An essential resource for anyone who has a close relationship with a person who is bipolar
This book provides a much-needed resource for family and friends of the more than 5 million American adults suffering from bipolar disorder. From psychotic behavior that requires medication to milder mood swings with disturbing ups and down, this book offers a warm and often humorous user-friend guide for coping with bipolar loved ones, colleagues, and friends. The book includes
Guidance for identifying bipolar disorder symptoms and how to get the diagnosis confirmed Strategies for dealing with rants, attacks, blame, depression, mania and other behaviors Crucial information on medication and its effectiveness and potential side-effects Techniques for dealing with attempts to self-medicate with drugs and alcohol How many people with bipolar disorders can care for themselves, get help, feel supported and go on with their own lives
This important book contains real-life illustrative examples and a wealth of helpful strategies and coping mechanisms that can be put into action immediately.

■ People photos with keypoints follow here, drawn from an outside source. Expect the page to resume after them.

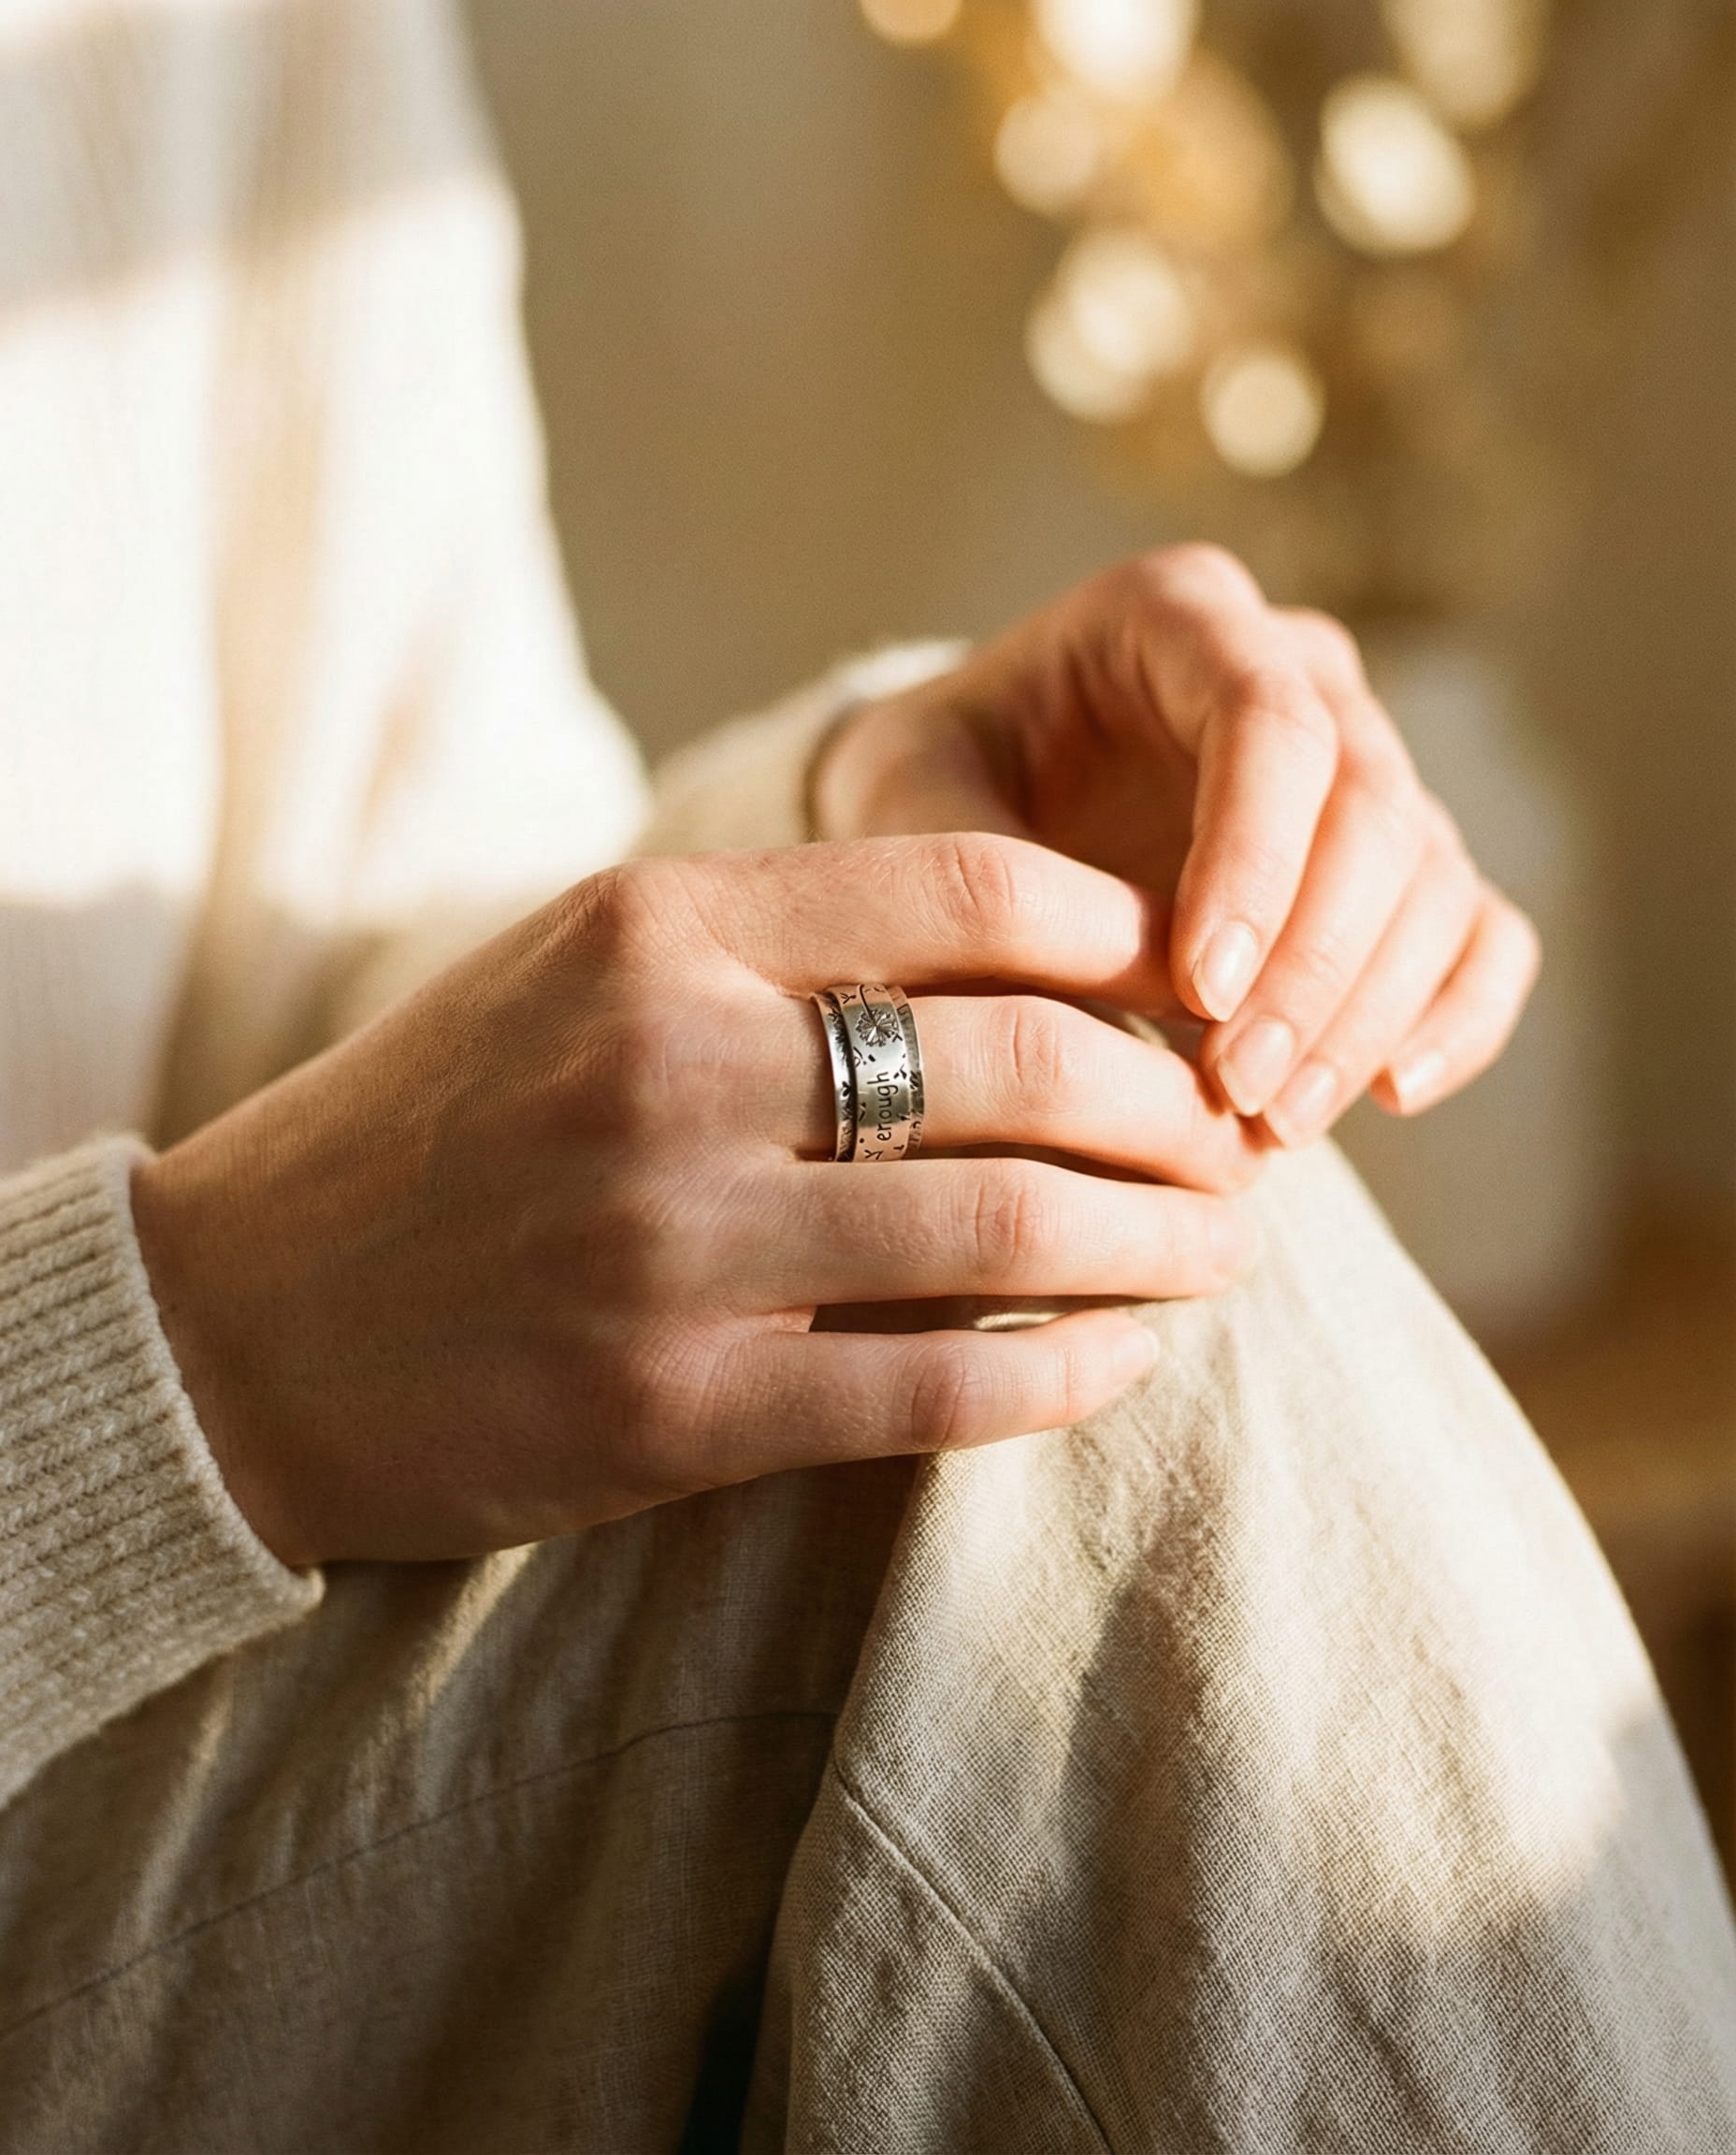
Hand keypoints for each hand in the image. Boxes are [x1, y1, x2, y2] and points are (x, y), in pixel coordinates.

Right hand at [132, 835, 1261, 1566]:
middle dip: (1176, 1106)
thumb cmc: (436, 1133)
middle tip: (1241, 1139)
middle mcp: (670, 1068)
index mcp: (654, 928)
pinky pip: (934, 1388)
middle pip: (1025, 1063)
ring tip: (1233, 1249)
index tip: (1186, 981)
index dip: (1122, 933)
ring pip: (1008, 1230)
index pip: (967, 887)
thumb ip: (767, 954)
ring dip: (1160, 1244)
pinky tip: (1131, 1361)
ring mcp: (674, 1247)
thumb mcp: (570, 978)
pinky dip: (1068, 1376)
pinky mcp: (674, 1412)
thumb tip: (1020, 976)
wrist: (244, 1329)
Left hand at [816, 546, 1539, 1146]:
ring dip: (1368, 1013)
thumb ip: (972, 873)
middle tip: (1237, 1091)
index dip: (1257, 858)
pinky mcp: (1398, 867)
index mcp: (1175, 615)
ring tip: (1275, 1123)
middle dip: (1312, 966)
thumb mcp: (905, 803)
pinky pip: (1481, 931)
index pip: (1268, 719)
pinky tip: (1389, 1095)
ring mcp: (1364, 765)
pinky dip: (1459, 1014)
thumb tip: (1086, 1008)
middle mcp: (1297, 671)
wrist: (966, 804)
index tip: (1202, 992)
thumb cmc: (929, 786)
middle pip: (1372, 807)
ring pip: (1432, 879)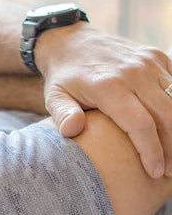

In the experience of bipolar disorder specialist Cohen (director of Harvard University's McLean Psychiatric Hospital), treatment is always more effective "when a partner was involved" to provide ongoing support. Thus, he and science writer Lowe team up to produce a helpful source of support and information for that partner, who is sure to face his or her own problems coping and keeping up. The volume's first part provides useful information about the disease, which is estimated to afflict between five and ten million Americans and is characterized by extreme, polar opposite states of mood (encompassing, at times, both mania and suicidal depression) and a constellation of symptoms like sleeplessness, extreme irritability, hypersexuality, substance abuse, and delusions of grandeur or persecution. The second part describes the particular issues partners face when living with a bipolar sufferer, and includes approaches to communication and coping, workplace situations, intimacy, and the event of suicide threats or attempts. Throughout, Lowe and Cohen emphasize the importance of counseling for both patient and partner, and of soliciting support from all sources: relatives, friends, and even employers. This helpful, compassionate guide to making a "productive and loving life" despite an unpredictable disease is capped with excerpts from the DSM-IV-TR and a list or resources.